Moloney Murine Leukemia Virus (M-MLV) proviral DNA is transcriptionally silenced in embryonic cells by a large repressor complex tethered to the provirus by two sequence-specific DNA binding proteins, ZFP809 and YY1. A central component of the complex is Trim28, a scaffold protein that regulates many target genes involved in cell cycle progression, DNA damage responses, and viral gene expression. The silencing activity of Trim28, and its interactions with corepressors are often regulated by post-translational modifications such as sumoylation and phosphorylation. We defined the interaction domains of Trim28 and YY1, and investigated the role of sumoylation and phosphorylation of Trim28 in mediating M-MLV silencing. The RBCC domain of Trim28 was sufficient for interaction with YY1, and acidic region 1 and zinc fingers of YY1 were necessary and sufficient for its interaction with Trim28. Additionally, we found that residue K779 was critical for Trim28-mediated silencing of M-MLV in embryonic cells.
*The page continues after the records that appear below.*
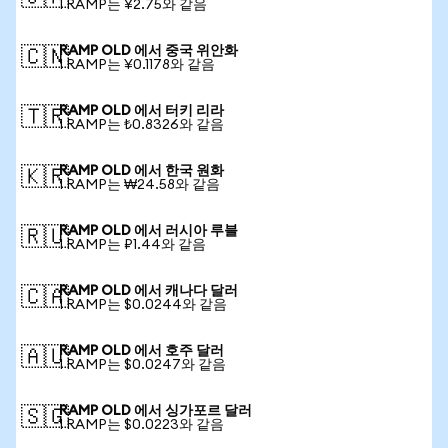
1 RAMP는 ¥2.75와 같음
RAMP OLD 에서 중국 위안화
🇨🇳
1 RAMP는 ¥0.1178와 같음
RAMP OLD 에서 터키 리라
🇹🇷
1 RAMP는 ₺0.8326와 같음
RAMP OLD 에서 한국 원화
🇰🇷
1 RAMP는 ₩24.58와 같음
RAMP OLD 에서 러시아 루블
🇷🇺
1 RAMP는 ₽1.44와 같음
RAMP OLD 에서 캐나다 달러
🇨🇦
1 RAMP는 $0.0244와 같음
RAMP OLD 에서 호주 달러
🇦🇺
1 RAMP는 $0.0247와 같음
RAMP OLD 에서 싱가포르 달러
🇸🇬
1 RAMP는 $0.0223와 같음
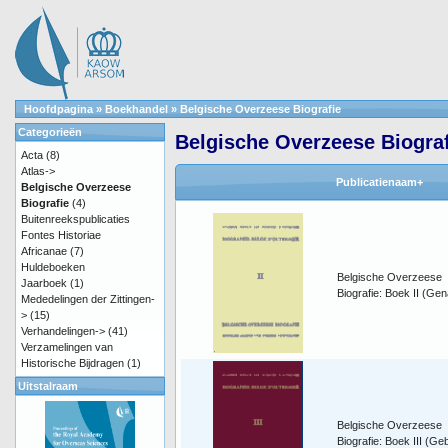
Hoofdpagina
»
Boekhandel
»
Belgische Overzeese Biografie
Categorieën
Belgische Overzeese Biograf
Acta
(8)
Atlas->
Publicatienaam+
Belgische Overzeese
Biografie
(4)
Buitenreekspublicaties
Fontes Historiae
Africanae
(7)
Huldeboeken
Belgische Overzeese
Jaarboek
(1)
Biografie: Boek II (Gen
Mededelingen der Zittingen-
>
(15)
Verhandelingen->
(41)
Verzamelingen van
Historische Bijdragen
(1)
Uitstalraam
Belgische Overzeese
Biografie: Boek III (G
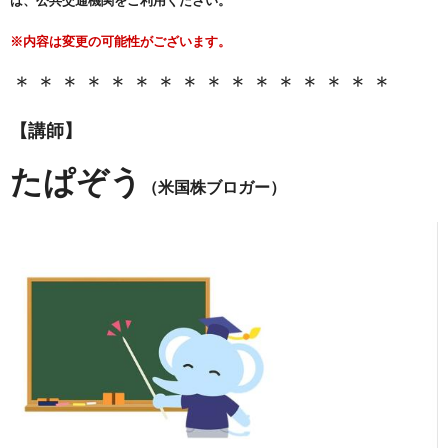
は、公共交通機関をご利用ください。
※内容は変更の可能性がございます。
＊＊＊＊＊＊＊＊＊＊＊＊＊＊＊＊
【講師】
たぱぞう
（米国株ブロガー）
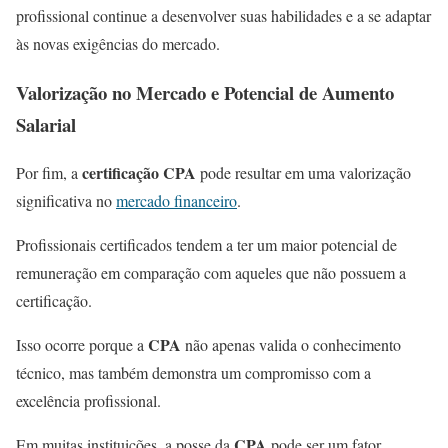
profissional continue a desenvolver suas habilidades e a se adaptar
às novas exigências do mercado.
Valorização no Mercado e Potencial de Aumento
Salarial
certificação CPA
Por fim, a
pode resultar em uma valorização
significativa no
mercado financeiro
.
Profissionais certificados tendem a ter um maior potencial de
remuneração em comparação com aqueles que não possuem a
certificação.
CPA
Isso ocorre porque a
não apenas valida o conhecimento
técnico, mas também demonstra um compromisso com a
excelência profissional.
CPA
Em muitas instituições, a posse da
pode ser um fator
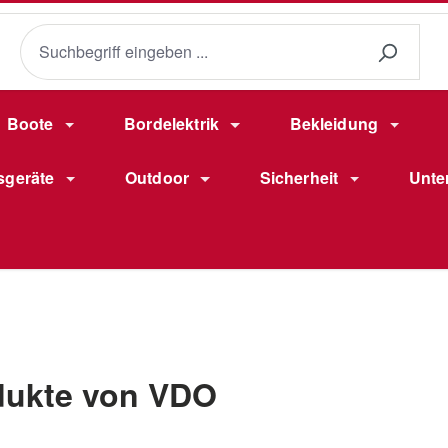
Boote
Bordelektrik
Bekleidung
sgeräte
Outdoor
Sicherheit
Unte
dukte von VDO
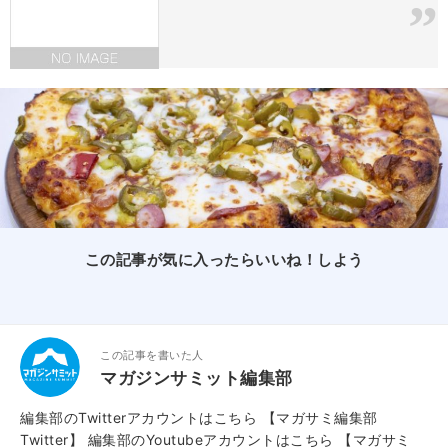
この記事が気に入ったらいいね！しよう
この記事を書いた人
マガジンサミット編集部
編集部のTwitterアカウントはこちら
【マガサミ編集部
Twitter】
編集部のYoutubeアカウントはこちら
【マガサミ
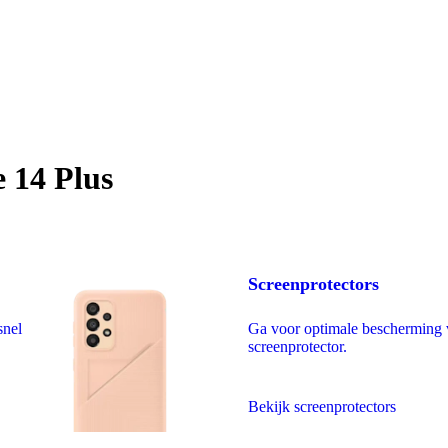
e 14 Plus
Screenprotectors
snel
Ga voor optimale bescherming 
screenprotector.
Bekijk screenprotectors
莫洛尼鼠白血病病毒 (M-MLV) 原病毒 DNA 在胚胎细胞中被一个大型阻遏复合物转录沉默，该复合体通过两种序列特异性 DNA 结合蛋白 ZFP809 和 YY1 与原病毒相连。该复合物的一个核心成分是 Trim28，这是一种支架蛋白，可调节参与细胞周期进程、DNA 损伤反应和病毒基因表达的许多靶基因。Trim28 的沉默活性及其与辅抑制因子的相互作用通常受翻译后修饰（如 sumoylation 和磷酸化）的调节。我们定义了 Trim28 和 YY1 的相互作用域，并研究了 Trim28 的 sumoylation 和磷酸化在介导 M-MLV 沉默中的作用。Trim28 的 RBCC 结构域足以与 YY1 相互作用，YY1 的酸性区域 1 和锌指是其与 Trim28 相互作用的必要条件。此外，我们发现残基 K779 对于 Trim28 介导的胚胎细胞 M-MLV 沉默至关重要。